## Information supplied
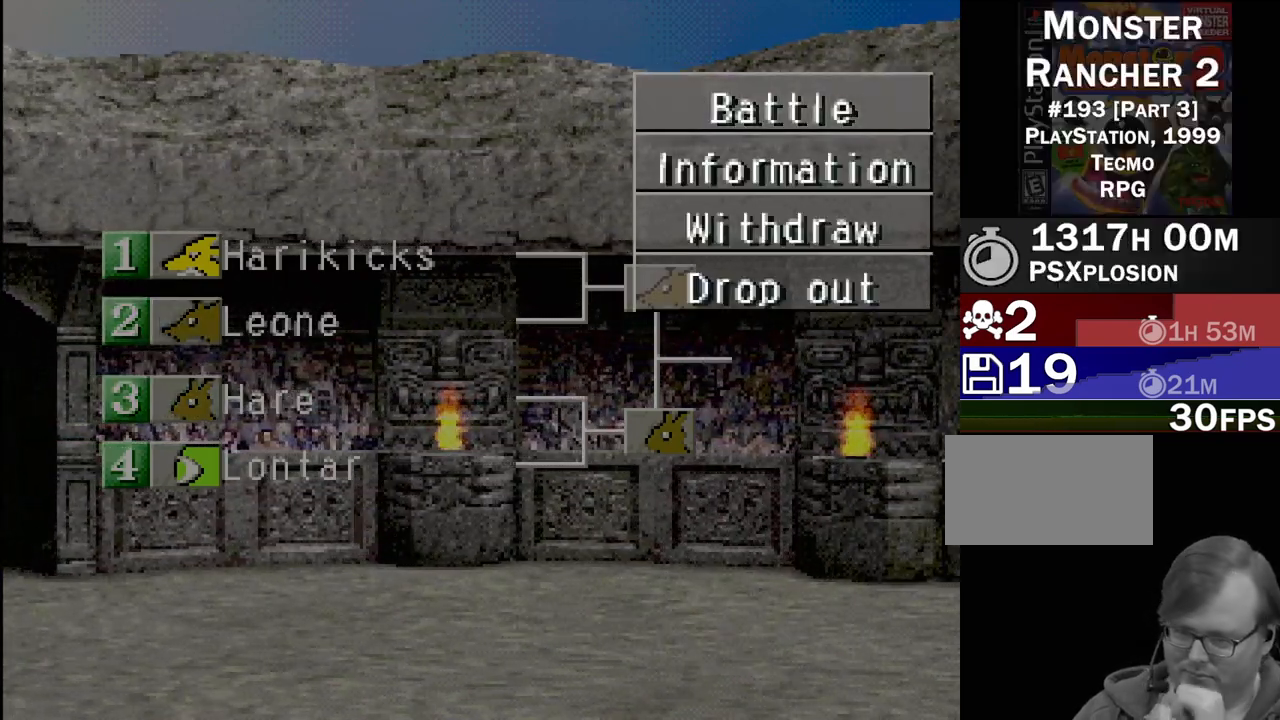
{"buttons": [], "events": []}
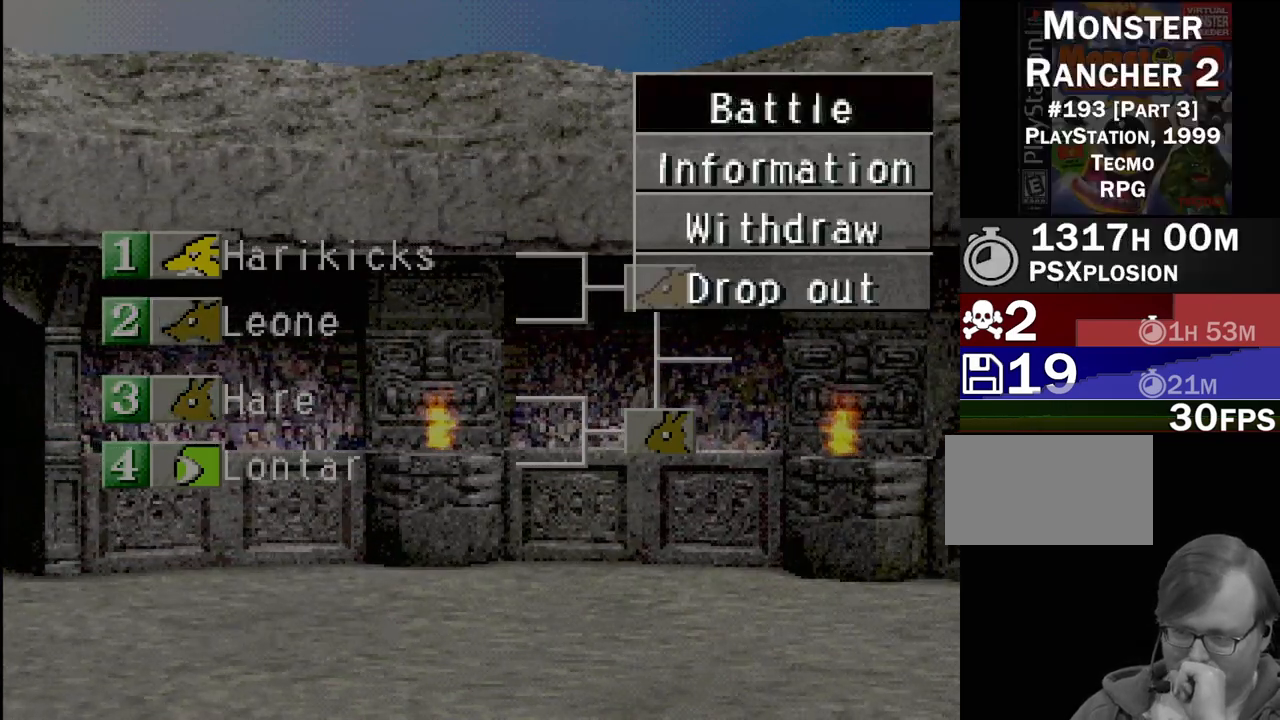
{"buttons": [], "events": []}
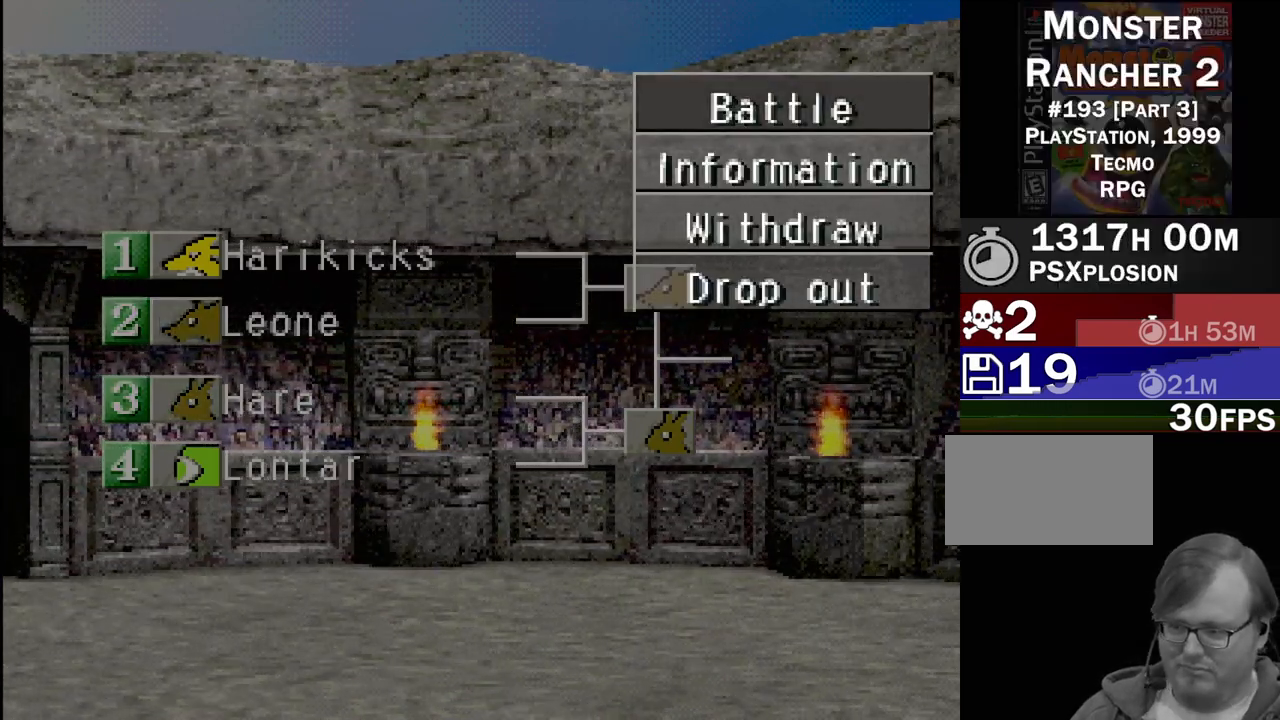
{"buttons": [], "events": []}
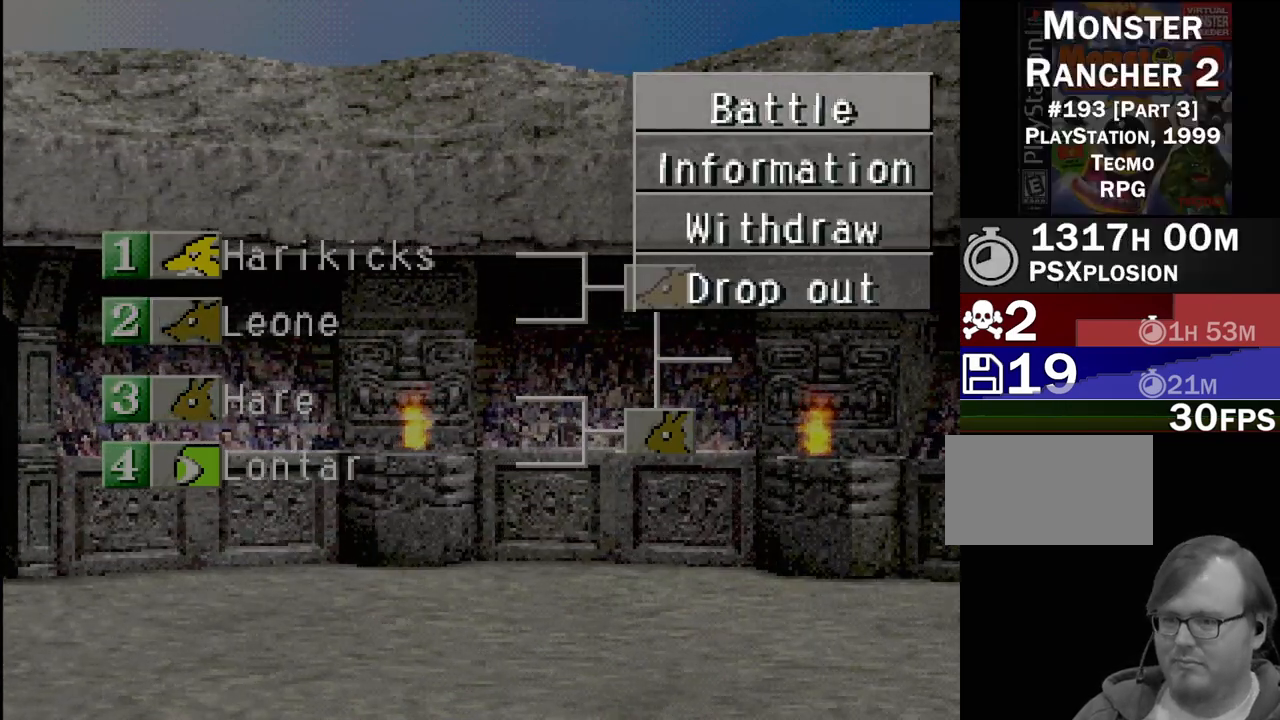
{"buttons": [], "events": [[217, "CROSS", "down"], [367, "CROSS", "up"]]}
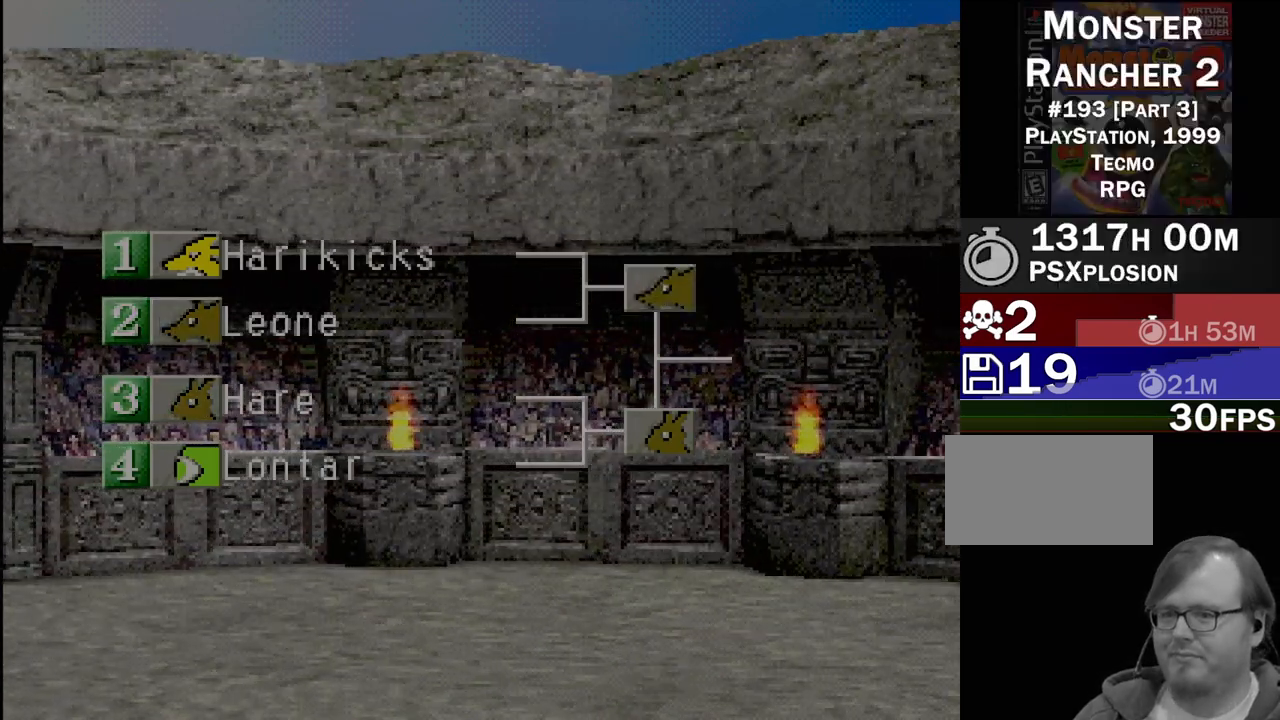
{"buttons": [], "events": []}
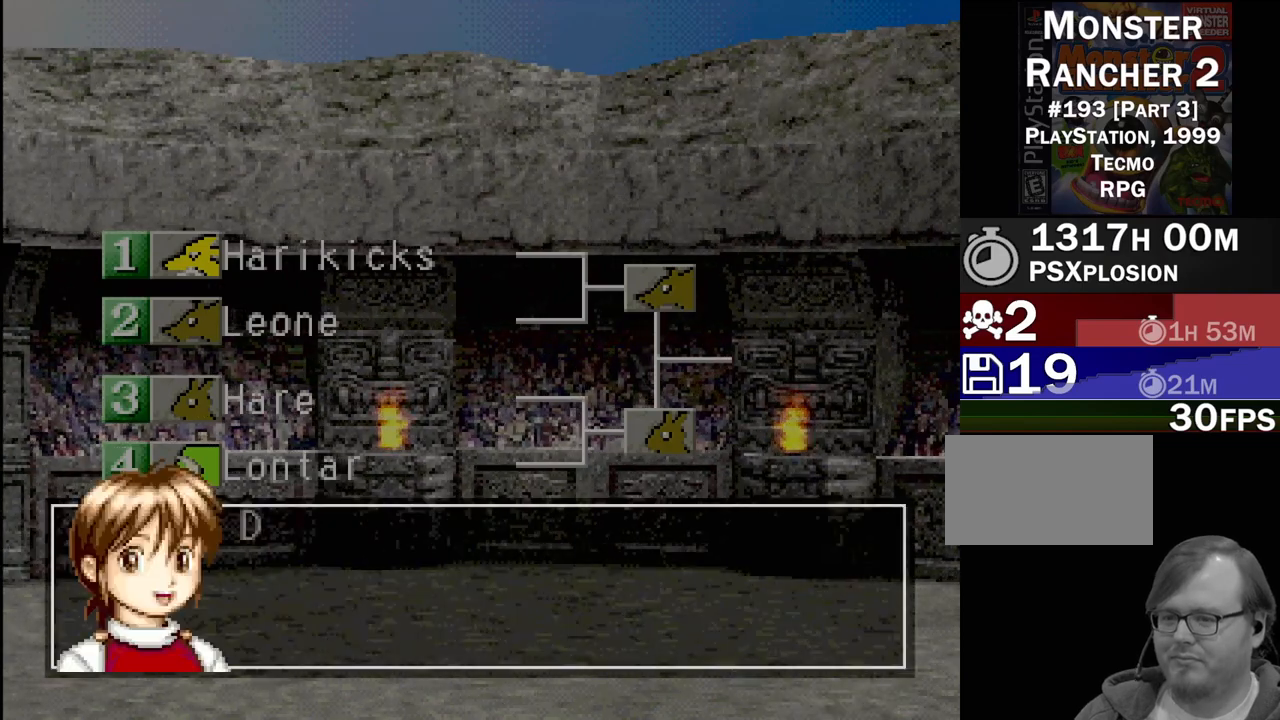
{"buttons": [], "events": []}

## Try it
Output every entry exactly as given; pictures are not part of the copy.

## Answer box
{"buttons": [], "events": []}
{"buttons": [], "events": []}
{"buttons": [], "events": []}
{"buttons": [], "events": [[217, "CROSS", "down"], [367, "CROSS", "up"]]}
{"buttons": [], "events": []}
{"buttons": [], "events": []}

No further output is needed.